Леда улыбалась счастливо, замирало сердечко под его вопрошающим взором:
— Ты знаешь, что люблю.
Молчал Годар, ибо переполняла душу великое счастье оттого, что держит свою Луну в руках и она с тем согласна. Не позволит исчезнуть ей. Будет беречь и любить всегда.
Приближалась ночь и следовало бы найти место для отдыха. Минувший день выдался непростым, а близка ли цель путешествия Годар лишь смутно подозревал. Надобно ладушку свою успокоить, развести костер и подкрепиться остатками еды, надо дождаться утра. Но и этим планам не суждено было сбыться, где-то недалеко из густой кроны разлапистой ели раздалось пение. И вот чудно, будто бы даже человеческий голос. Только Леда уже сладким песенкам не шибко доверяла:
— Годар, не ходи! Там ловушка какая-то, не иначе. Опять кот-людоед сидит, путников к себе манит.
— А вот сейчас и посмотрим, позади меня стань и не бойся ничего. Не доводилось мне прежде Баяна видеть, а узнать бы его не прочь.
— Страшно-то как, Годар…
Песня эта была очень грустной. Нежный, но такой печальный мотив. А, может, на то Злодей и рассчитывал — восплачет жалкий человечек, расчувствуется, да и сам попадется в когти. Однако Змеиный Князь был настороже, даже и не думал поддаваться колдовским чарам, крепко держал в руке небольшой острый нож, ужо не поздоровиться обманщику.
Но вот Леда вскрикнула в изумленье и ухватила Годара за плечо — виданное ли дело, среди седых лишайников, что в беспорядке свисали с еловых лап, мелькнула маленькая женская головка.
— А ну, покажись, кто ты есть!
Тут Леда снова испуганно пискнула и спряталась за широкой спиной мужчины, зря, видно девушка храбрилась, думая, что после всех чудищ-уродцев заброшенной деревеньки уже ничего ее не смутит, не повергнет в дрожь. Существо, что сейчас скакало на птичьих лапах по колючим ветвям ей бы и в жутком сне не привиделось.
Да только было это Существо здесь не одно. Теперь уже позади путников прозвучал нежный ласковый голосок:
— Вы бы, гости дорогие, не пугали мою сестрицу, да оружие спрятали поскорей. Нам оно не по нраву. Здесь вам обороняться не от кого, никто зла чинить не станет. А ежели вы хотите до Звездных ключей добраться, так я и сама провожу.
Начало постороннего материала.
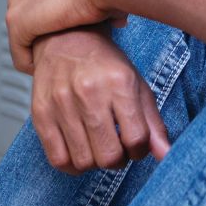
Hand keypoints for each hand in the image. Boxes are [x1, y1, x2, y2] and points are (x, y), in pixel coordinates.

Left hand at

Леда обернулась и оторопела — на ветвях сидела птица с женской головой, размером с крупную глухарку. Вот уж диво, так диво! А ведь есть в русских былинах и такой персонаж, тогда уж и сестрицу ее можно себе представить. А вот и она вспорхнула с ели напротив, уселась чуть повыше разговорчивой родственницы. Вроде обе похожи, только у приветливой говоруньи оперение светлее и личико не в пример улыбчивей.
— Сирин… — пробормотала Леда, — мы вас обижать и не думали, только ищем путь в Лунную долину. А здесь ночь хотели переждать.
— Так самое время! Вы как раз управитесь до полуночи, да и нам уж лететь пора, очень уж сладко Лунное молочко, любит им сестрица лакомиться. А вот мне больше Солнечные струи по нраву, оттого и песни мои веселые, душу радуют, ободряют. А сестрица все плачет, да грустит, за каждого на земле тревожится и тоскует.